Depending on your will to custom cool your PC and the cars you have you might actually find a compatible back and front cooling block. Check EKWB for compatibility.

Ideally your hot spot temperature should be close to your actual GPU core temperature reported, but there’s always a slight difference. On my TUF 3090, my core temp is usually maxed around 65c during gaming with the hot spot temps around 70-75c. From a technical standpoint, the GPU core temp reported is more of an average of all GPU core sensors, while the hot spot temp is the hottest sensor on the die. If you’re having such a large delta between the core and hot spot temperature, I suspect you have a thermal paste issue. Either your thermal paste isn’t covering the die completely, or your heatsink isn’t making good contact completely over the die.

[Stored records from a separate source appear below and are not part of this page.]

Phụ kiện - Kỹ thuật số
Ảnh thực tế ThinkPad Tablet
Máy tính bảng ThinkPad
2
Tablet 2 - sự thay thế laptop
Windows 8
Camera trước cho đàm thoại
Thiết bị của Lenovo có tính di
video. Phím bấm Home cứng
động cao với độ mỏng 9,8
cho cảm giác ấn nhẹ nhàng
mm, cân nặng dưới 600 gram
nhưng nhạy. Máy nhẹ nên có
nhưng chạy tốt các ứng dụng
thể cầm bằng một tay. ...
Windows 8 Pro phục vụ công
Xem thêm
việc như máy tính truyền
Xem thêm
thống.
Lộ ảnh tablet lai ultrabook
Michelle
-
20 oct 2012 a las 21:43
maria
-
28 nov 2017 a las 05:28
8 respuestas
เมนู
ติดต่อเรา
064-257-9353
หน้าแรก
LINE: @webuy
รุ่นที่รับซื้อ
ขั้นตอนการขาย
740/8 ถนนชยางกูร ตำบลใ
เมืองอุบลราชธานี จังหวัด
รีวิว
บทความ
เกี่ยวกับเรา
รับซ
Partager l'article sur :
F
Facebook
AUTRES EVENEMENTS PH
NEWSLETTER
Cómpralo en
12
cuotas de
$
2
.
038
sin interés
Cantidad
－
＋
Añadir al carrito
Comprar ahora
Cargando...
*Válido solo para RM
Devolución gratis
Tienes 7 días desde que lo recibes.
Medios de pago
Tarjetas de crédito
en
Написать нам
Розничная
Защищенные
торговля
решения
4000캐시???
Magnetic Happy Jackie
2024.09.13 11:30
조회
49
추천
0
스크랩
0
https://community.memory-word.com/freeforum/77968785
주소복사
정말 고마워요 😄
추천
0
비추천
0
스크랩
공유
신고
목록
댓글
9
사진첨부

If your actual GPU core temp is near 88c, that’s a big issue where throttling starts become a concern. I don’t usually adovate opening your card up to repaste your die and/or thermal pads. Although fairly easy, lots can go wrong if you don’t know what you’re doing. I’ll leave that choice up to you. There’s quite few YouTube videos for reference.

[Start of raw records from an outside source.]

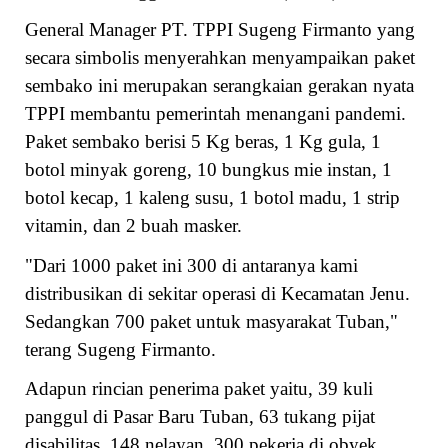
General Manager PT. TPPI Sugeng Firmanto yang
secara simbolis menyerahkan menyampaikan paket
sembako ini merupakan serangkaian gerakan nyata
TPPI membantu pemerintah menangani pandemi.
Paket sembako berisi 5 Kg beras, 1 Kg gula, 1
botol minyak goreng, 10 bungkus mie instan, 1
botol kecap, 1 kaleng susu, 1 botol madu, 1 strip
vitamin, dan 2 buah masker.
"Dari 1000 paket ini 300 di antaranya kami
distribusikan di sekitar operasi di Kecamatan Jenu.
Sedangkan 700 paket untuk masyarakat Tuban,"
terang Sugeng Firmanto.
Adapun rincian penerima paket yaitu, 39 kuli
panggul di Pasar Baru Tuban, 63 tukang pijat
disabilitas, 148 nelayan, 300 pekerja di obyek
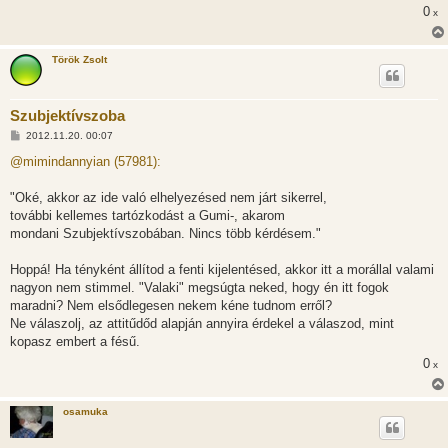
0
x
Török Zsolt
Szubjektívszoba
H
2012.11.20. 00:07
o
z
@mimindannyian (57981):
z
á
s
"Oké, akkor az ide való elhelyezésed nem járt sikerrel,
z
további kellemes tartózkodást a Gumi-, akarom
ó
l
mondani Szubjektívszobában. Nincs több kérdésem."
á
s
Hoppá! Ha tényként állítod a fenti kijelentésed, akkor itt a morállal valami
nagyon nem stimmel. "Valaki" megsúgta neked, hogy én itt fogok
maradni? Nem elsődlegesen nekem kéne tudnom erről?
Ne válaszolj, az attitűdőd alapján annyira érdekel a válaszod, mint
kopasz embert a fésű.
0
x
osamuka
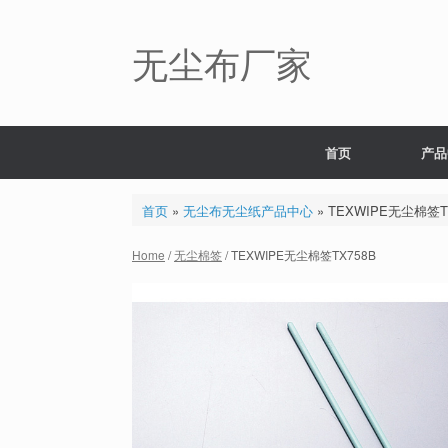
Skip
to
content
无尘布厂家
首页
产品
首页
»
无尘布无尘纸产品中心
»
TEXWIPE无尘棉签T
Home
/
无尘棉签
/ TEXWIPE无尘棉签TX758B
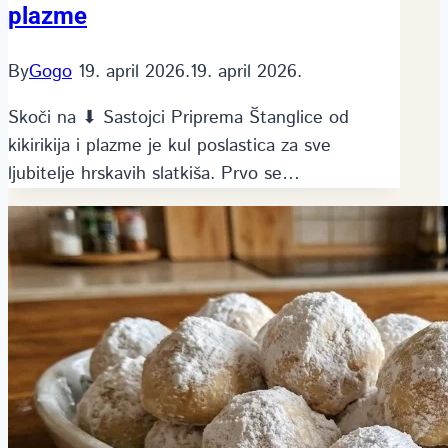
plazme
By
Gogo
19. april 2026.
19. april 2026.
Skoči na ⬇ Sastojci Priprema Štanglice od
kikirikija i plazme je kul poslastica za sve
ljubitelje hrskavih slatkiša. Prvo se…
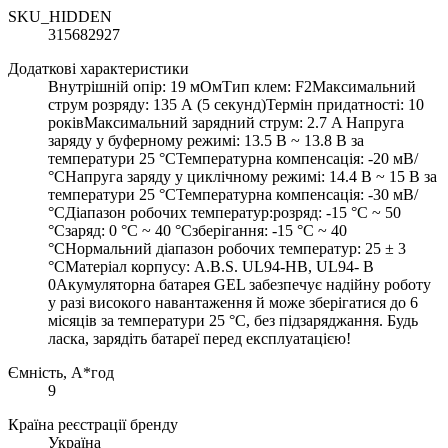
SKU_HIDDEN
315682927
Додаткові характеристики
Внутрішній опір: 19 мОмТип клем: F2Максимальний
струм розряду: 135 А (5 секунд)Термін придатності: 10
роківМаксимальний зарядний струм: 2.7 A Напруга
заряду у буферному режимі: 13.5 В ~ 13.8 В за
температури 25 °CТемпературна компенсація: -20 мВ/
°CНапруга заряду у циклічному режимі: 14.4 В ~ 15 В за
температури 25 °CТемпературна компенсація: -30 мВ/
°CДіапазон робочих температур:розряд: -15 °C ~ 50
°Cзаряд: 0 °C ~ 40 °Cзберігання: -15 °C ~ 40
°CНормальний діапазон робочих температур: 25 ± 3
°CМатеріал корпусу: A.В.S. UL94-HB, UL94- В
0Акумуляторна батарея GEL забезпечує надійну роботу
у разі високого навантаження й може зберігатися до 6
місяців за температури 25 °C, без підзаряджання. Будь
ласка, зарядіть батареї перед експлуатацією!
Ємність, А*год
9
Країна реєстрації бренду
Україна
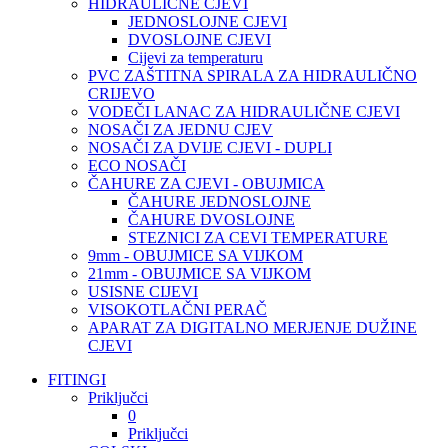
HIDRAULIČNE CJEVI
JEDNOSLOJNE CJEVI
DVOSLOJNE CJEVI
Cijevi za temperaturu
PVC ZAŠTITNA SPIRALA ZA HIDRAULIČNO
CRIJEVO
VODEČI LANAC ZA HIDRAULIČNE CJEVI
NOSAČI ZA JEDNU CJEV
NOSAČI ZA DVIJE CJEVI - DUPLI
ECO NOSAČI
ČAHURE ZA CJEVI - OBUJMICA
ČAHURE JEDNOSLOJNE
ČAHURE DVOSLOJNE
STEZNICI ZA CEVI TEMPERATURE
9mm - OBUJMICE SA VIJKOM
21mm - OBUJMICE SA VIJKOM
USISNE CIJEVI
VISOKOTLAČNI PERAČ
APARAT ZA DIGITALNO MERJENJE DUŽINE
CJEVI
FITINGI
Priključci
0
Priključci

I run mine at ~1998Mhz Core clock and get about 70C max. Is GPUZ set to Fahrenheit?

Thanks, I think I might have over reported my GPU temp. Running some 3DMark benchmarks its peaks around 73.5 degrees, but I can’t see a hotspot recording on 3D Mark. My hotspot was definitely 103 when running MSFS though. I’ll run some more tests tonight to make sure I’m accurately reporting all my temps.

Running 3D mark, my temps return back to normal within a few seconds it seems.
They currently read GPU = 47.3 Hot Spot = 59.7 Memory 52 which seems to be their usual idle temps.

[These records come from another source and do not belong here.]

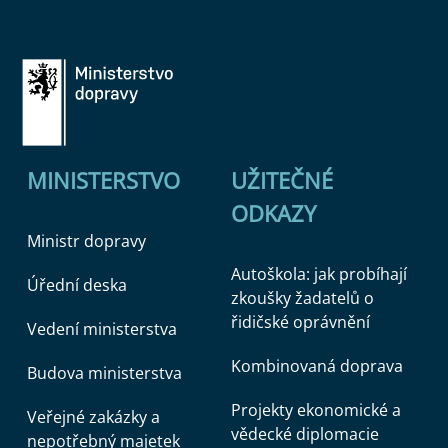
MINISTERSTVO
UŽITEČNÉ
ODKAZY
Ministr dopravy
Autoškola: jak probíhají
Úřední deska
zkoušky žadatelů o
řidičské oprávnění
Vedení ministerstva
Kombinovaná doprava
Budova ministerstva
Projekty ekonomické a
Veřejné zakázky a
vědecké diplomacie
nepotřebný majetek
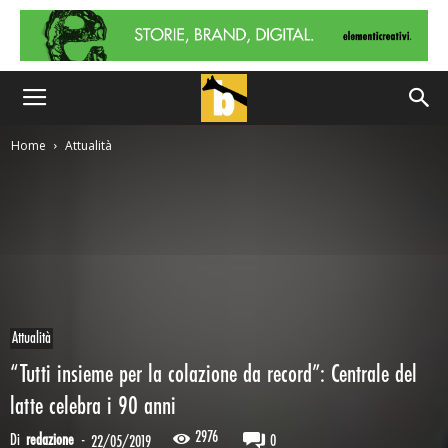
Home
Attualità
Attualità
“Tutti insieme per la colazione da record”: Centrale del
latte celebra i 90 anni
2976
Di
redazione
-
0
22/05/2019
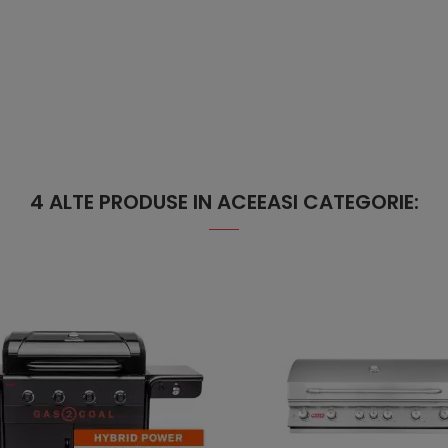
4 ALTE PRODUSE IN ACEEASI CATEGORIE:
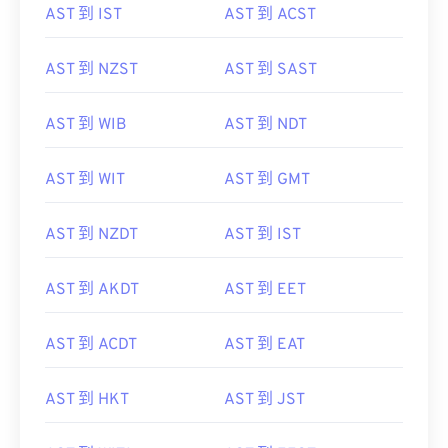
AST 到 IST
AST 到 ACST
AST 到 NZST
AST 到 SAST
AST 到 WIB
AST 到 NDT
AST 到 WIT
AST 到 GMT
AST 到 NZDT
AST 到 IST
AST 到 AKDT
AST 到 EET
AST 到 ACDT
AST 到 EAT
AST 到 HKT
AST 到 JST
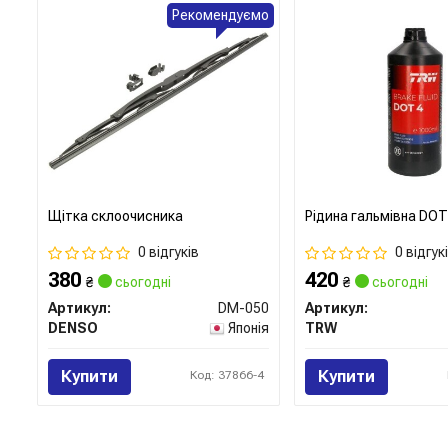
Рекомендуємо
Щітка склоочисника
Рідина гальмівна DOT
0 відгуків
0 відгук
380
420
₴
сьогодні
₴
сьогодні
Артикул:
DM-050
Артикул:
DENSO
Японія
TRW
Купити
Купити
Код: 37866-4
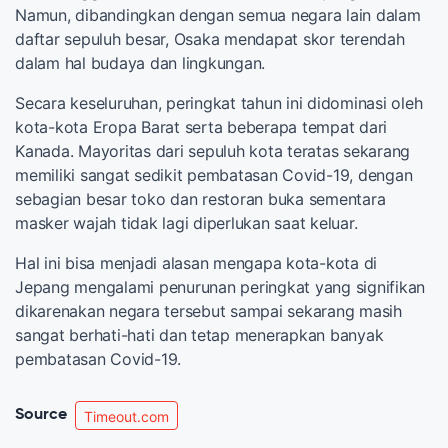
Namun, dibandingkan dengan semua negara lain dalam
daftar sepuluh besar, Osaka mendapat skor terendah
dalam hal budaya dan lingkungan.
Secara keseluruhan, peringkat tahun ini didominasi oleh
kota-kota Eropa Barat serta beberapa tempat dari
Kanada. Mayoritas dari sepuluh kota teratas sekarang
memiliki sangat sedikit pembatasan Covid-19, dengan
sebagian besar toko dan restoran buka sementara
masker wajah tidak lagi diperlukan saat keluar.
Hal ini bisa menjadi alasan mengapa kota-kota di
Jepang mengalami penurunan peringkat yang signifikan
dikarenakan negara tersebut sampai sekarang masih
sangat berhati-hati dan tetap menerapkan banyak
pembatasan Covid-19.
Source
Timeout.com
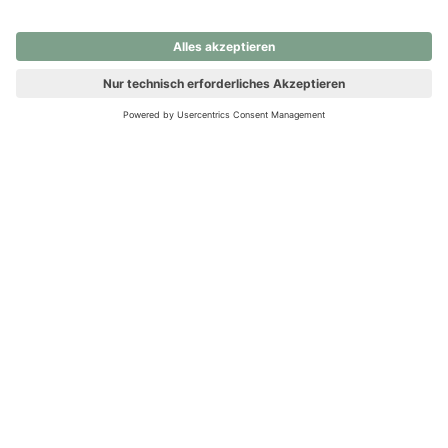
nochmals versuchen.
Ups! Da ist etwas schiefgelaufen. Bitte die Seite neu laden oder
nochmals versuchen.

So they get cool really quickly, but heat up just as quickly. Are those temps too high for idle use? The hotspot does seem the hottest one, and quite a bit hotter than everything else.

My 3D mark scores tend to be about 400 points below average for my setup, although I’m not overclocking anything so I don’t know if that’s normal?

It’s normal for it to quickly go back to normal idle temperatures after 3D rendering. It’s also normal for the temperature to quickly rise once 3D rendering begins. Mine is usually back to idle temperatures about 30 seconds after gaming. For 3DMark, make sure you’re running a benchmark that actually pushes your GPU to 100%. Spy Extreme will do the trick for a 3090.

I’d suggest you try logging the sensors to a file to so you can track exactly how your temperature varies. If you have GPUZ, you can easily log it to a text file in the ‘Sensors’ tab. Do this each time you play MSFS or other games so you can see exactly how hot they get.

I wouldn’t dwell too much on that 3DMark score. There’s always a slight variance. If you’re having high temperature issues, your boosting frequency may be limited and might explain your slightly lower score than the average. It could be as simple as that.

Something to consider / take a look at (that I have seen in other forms) is it neccessarily the card, or do you have cooling issues going on in your case?

The memory ran hot in my 3090 but after allot of poking around found it to be a manufacturer defect. They put thermal paste only where the GPU was, and none on the metal that makes contact with the memory.

Took card apart, applied thermal paste and dropped the temp 20-30 degrees on the mem.

2 Likes

I’ve just seen a couple Reddit posts that have said the same. It seems appalling that they can sell £1500 cards and not apply enough paste to keep it cool. I’m am not a techy person at all. I buy prebuilts and switching GPU’s, adding ram and storage are the most complex upgrades that I’ve ever done.

I certainly wouldn’t be comfortable taking my card apart. Do you know if there are reputable places I could go and have that done? Taking it to PCWorld to be serviced for example?

I realise it will cost me more, but I’d happily pay £50 or so to a professional to do it properly than risk myself killing my card…

I would imagine any reputable PC repair shop could do this for you, there really isn’t much to these cards but I can understand not wanting to take it apart.

1 Like

One of the fans, the middle one I think also has a slight rattle at low fan speeds.

I think the highest I have seen my 3090 FE get to is about 65C.

Depending on ambient temp, I’m 72-76 degrees with maxed out everything using a strix 3090. 103 is insanely high. Yikes!